Um filme perfeito. Acima de tudo, por ser deslumbrante.
Quando
o revejo (restaurado, na versão italiana integral) vou buscar o álbum «100
Dias 100 Filmes» que a Cinemateca editou por ocasião de Lisboa, Capital da
Cultura 1994 e verifico novamente com espanto que ele não consta nos primeiros vinte melhores filmes
europeus. Andará lá próximo. Claro que nem quero olhar para a vintena de maravilhas
que o suplantam. Releio João Bénard da Costa. Nada melhor.
Além
de deslumbrante, é um filme completo, sem fim, onde descubro sempre novos
quadros, novas frases, novos olhares, consoante a idade com que o vou vendo ao
longo da vida.
Reparo
agora que é talvez um dos poucos filmes de Visconti em que o humor é um sinal
do poder ancestral, aristocrático, finamente anti-regime, anti-norma e
ostensivamente anti-clerical. Nesse aspecto, poder-se-ia dizer que ao dar
dinheiro ao sobrinho Don Tancredi (Alain Delon) para que vá mais comodamente
alistar-se nas fileiras de Garibaldi, Don Fabrizio (Burt Lancaster) exerce um
poder sarcástico sobre a força juvenil de mudança, da qual a sua sobrevivência aristocrática
também beneficiará. A tal volta de 360º que o mundo tem de dar, inscrita na frase repetida.
Nada
mais anti-neo-realista! Em todo o filme a supremacia do vigente suplanta a
miséria do oprimido e não lhe dá qualquer laivo de esperança de mundo novo.
Sim,
mas é dito que as classes vão mudar, claro! Mas simplesmente para ocuparem refastelados
o posto que contestam.

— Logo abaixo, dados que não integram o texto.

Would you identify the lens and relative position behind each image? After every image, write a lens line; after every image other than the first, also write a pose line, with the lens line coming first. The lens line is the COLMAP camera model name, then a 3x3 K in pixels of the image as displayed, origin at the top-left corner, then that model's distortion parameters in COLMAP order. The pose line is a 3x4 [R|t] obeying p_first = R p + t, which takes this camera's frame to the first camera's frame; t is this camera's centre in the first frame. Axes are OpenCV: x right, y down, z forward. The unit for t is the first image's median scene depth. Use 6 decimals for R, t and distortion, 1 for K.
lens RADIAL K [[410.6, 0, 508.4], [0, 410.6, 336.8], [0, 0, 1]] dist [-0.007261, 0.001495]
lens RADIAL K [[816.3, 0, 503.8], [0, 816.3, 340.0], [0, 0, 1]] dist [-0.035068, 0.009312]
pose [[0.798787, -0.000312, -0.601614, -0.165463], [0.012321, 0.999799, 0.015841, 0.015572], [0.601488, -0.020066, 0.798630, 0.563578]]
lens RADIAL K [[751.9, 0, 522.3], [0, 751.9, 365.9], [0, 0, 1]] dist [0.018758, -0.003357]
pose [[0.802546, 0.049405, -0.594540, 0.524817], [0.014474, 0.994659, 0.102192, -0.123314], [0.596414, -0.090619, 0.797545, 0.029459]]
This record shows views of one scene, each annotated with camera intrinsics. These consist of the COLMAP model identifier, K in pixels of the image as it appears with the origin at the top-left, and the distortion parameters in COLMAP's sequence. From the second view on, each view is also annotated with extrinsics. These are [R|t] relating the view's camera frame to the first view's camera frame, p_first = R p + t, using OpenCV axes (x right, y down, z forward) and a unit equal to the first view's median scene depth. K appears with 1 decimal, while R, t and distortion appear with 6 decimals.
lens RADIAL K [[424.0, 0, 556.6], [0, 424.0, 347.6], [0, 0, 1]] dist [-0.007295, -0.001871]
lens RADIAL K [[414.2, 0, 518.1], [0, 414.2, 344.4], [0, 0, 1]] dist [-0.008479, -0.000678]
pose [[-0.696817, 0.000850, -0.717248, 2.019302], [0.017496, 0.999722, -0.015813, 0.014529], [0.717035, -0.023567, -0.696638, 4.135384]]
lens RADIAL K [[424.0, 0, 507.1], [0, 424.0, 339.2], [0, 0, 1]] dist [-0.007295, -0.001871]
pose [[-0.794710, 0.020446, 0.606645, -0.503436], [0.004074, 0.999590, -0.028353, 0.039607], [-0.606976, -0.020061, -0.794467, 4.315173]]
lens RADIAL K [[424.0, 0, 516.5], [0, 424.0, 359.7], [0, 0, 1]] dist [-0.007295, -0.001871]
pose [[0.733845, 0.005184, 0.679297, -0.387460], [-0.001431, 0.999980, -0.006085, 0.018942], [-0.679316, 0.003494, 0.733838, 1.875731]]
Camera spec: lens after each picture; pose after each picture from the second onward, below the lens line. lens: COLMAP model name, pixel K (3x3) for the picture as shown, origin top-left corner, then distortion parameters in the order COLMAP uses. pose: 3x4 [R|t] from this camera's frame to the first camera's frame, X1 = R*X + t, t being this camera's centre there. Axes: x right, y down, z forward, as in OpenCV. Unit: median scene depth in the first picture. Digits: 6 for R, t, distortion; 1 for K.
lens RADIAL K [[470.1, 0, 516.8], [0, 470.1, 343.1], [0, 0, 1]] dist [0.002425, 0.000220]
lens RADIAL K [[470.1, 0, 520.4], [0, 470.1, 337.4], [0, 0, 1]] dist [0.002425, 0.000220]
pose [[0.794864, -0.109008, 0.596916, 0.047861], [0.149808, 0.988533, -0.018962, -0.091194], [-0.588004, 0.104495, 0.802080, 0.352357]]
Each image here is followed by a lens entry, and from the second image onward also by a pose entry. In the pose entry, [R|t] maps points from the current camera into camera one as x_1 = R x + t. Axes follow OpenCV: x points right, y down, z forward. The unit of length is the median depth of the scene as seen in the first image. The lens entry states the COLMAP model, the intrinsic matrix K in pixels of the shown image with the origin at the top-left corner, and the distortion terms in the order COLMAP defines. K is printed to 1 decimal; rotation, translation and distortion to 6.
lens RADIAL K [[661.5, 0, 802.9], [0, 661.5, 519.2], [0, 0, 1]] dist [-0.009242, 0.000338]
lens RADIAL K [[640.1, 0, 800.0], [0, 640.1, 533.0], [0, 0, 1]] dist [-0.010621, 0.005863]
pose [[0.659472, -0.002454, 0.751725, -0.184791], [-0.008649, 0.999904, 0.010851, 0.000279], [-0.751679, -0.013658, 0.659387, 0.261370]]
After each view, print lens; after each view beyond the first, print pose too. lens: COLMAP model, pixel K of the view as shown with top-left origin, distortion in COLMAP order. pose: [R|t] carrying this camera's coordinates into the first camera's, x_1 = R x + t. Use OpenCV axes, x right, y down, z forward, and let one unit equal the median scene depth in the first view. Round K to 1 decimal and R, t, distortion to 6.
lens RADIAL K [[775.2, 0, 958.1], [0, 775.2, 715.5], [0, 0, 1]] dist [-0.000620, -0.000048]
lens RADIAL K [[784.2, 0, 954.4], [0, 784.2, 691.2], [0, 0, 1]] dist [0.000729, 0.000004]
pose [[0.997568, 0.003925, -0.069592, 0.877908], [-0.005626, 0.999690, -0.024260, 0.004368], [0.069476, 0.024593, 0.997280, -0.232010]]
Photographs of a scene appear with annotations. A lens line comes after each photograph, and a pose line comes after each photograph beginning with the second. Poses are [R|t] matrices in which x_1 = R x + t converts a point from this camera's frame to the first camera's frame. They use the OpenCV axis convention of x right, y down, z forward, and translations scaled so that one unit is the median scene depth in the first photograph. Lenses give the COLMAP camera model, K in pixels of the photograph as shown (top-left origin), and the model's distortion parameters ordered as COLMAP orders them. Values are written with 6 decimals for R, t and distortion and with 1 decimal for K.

Nada mais humorístico que a figura de Don Calogero
Sedara (Paolo Stoppa), de fraque ridículo ou dando beijos repenicados na mão da
anfitriã, um burguês provinciano que cobre de propriedades o dote da filha e tenta
encontrar-lhe um título nobiliárquico à força.
Um
facto é que tudo muda quando Visconti filma o deslumbramento que Angelica (Claudia
Cardinale) provoca nos homens ao entrar na sala do jantar oferecido às forças
vivas da povoação por Don Fabrizio. Os olhares deste repetem a chama da sua
eterna vontade de juventude, de poder, de sexo e sedução. Contudo, as
gargalhadas de Angelica, tão pouco recomendadas, vêm terminar com o repasto e
dizer que afinal vai ficar tudo na mesma.
Visconti neste filme é o mestre da sedução. Os grandes planos expressionistas de
Claudia Cardinale, Burt Lancaster, Alain Delon e da prima preterida Concetta (Lucilla
Morlacchi) dirão tudo. Tudo mudou (dentro filme).
A
partir dali, Don Fabrizio entregará a pasta ao sobrinho Tancredi verificando
que já não poderá dançar a agitada mazurca com Angelica. Apenas uma última
valsa. A cena de despojamento final do Príncipe de Salina perante os noivos e o
quadro “A Morte do Justo” fará sempre parte da história do cinema. Sairá Don
Frabrizio de cena, ajoelhando-se perante a extrema-unção do mais pobre dos
pobres sicilianos.
Será,
afinal, esta cena de contrição um acto de neo-realismo ou mais uma prova de conformismo perante
a inevitabilidade do fim?
Uma
obra impressionista que, como um caleidoscópio, sempre encontrará um modo diferente de voltar a seduzir-me.
jef, abril 2023
«O
Leopardo» (Il Gattopardo) de Luchino Visconti. Com Burt
Lancaster, Claudia Cardinale, Alain Delon, Paolo Stoppa, Rina Morelli, Romolo
Valli, Terence Hill, Pierre Clémenti, Lucilla Morlacchi, Giuliano Gemma, Evelyn
Stewart, Ottavia Piccolo, Carlo Valenzano, Brook Fuller, Anna Maria Bottini, Lola
Braccini, Marino Masé, Howard Nelson Rubien, Tina Lattanzi, Marcella Rovena, Rina
De Liguoro. Argumento: Luchino Visconti, Suso Cecchi D'Amico, Pasquale Festa
Campanile segundo o romance de Giuseppe Tomasi di Lampedusa. Produção: Goffredo
Lombardo e Pietro Notarianni. Fotografia: Giuseppe Rotunno. Música: Nino Rota e
Giuseppe Verdi. Itália / França, 1963, Cores, 185 min.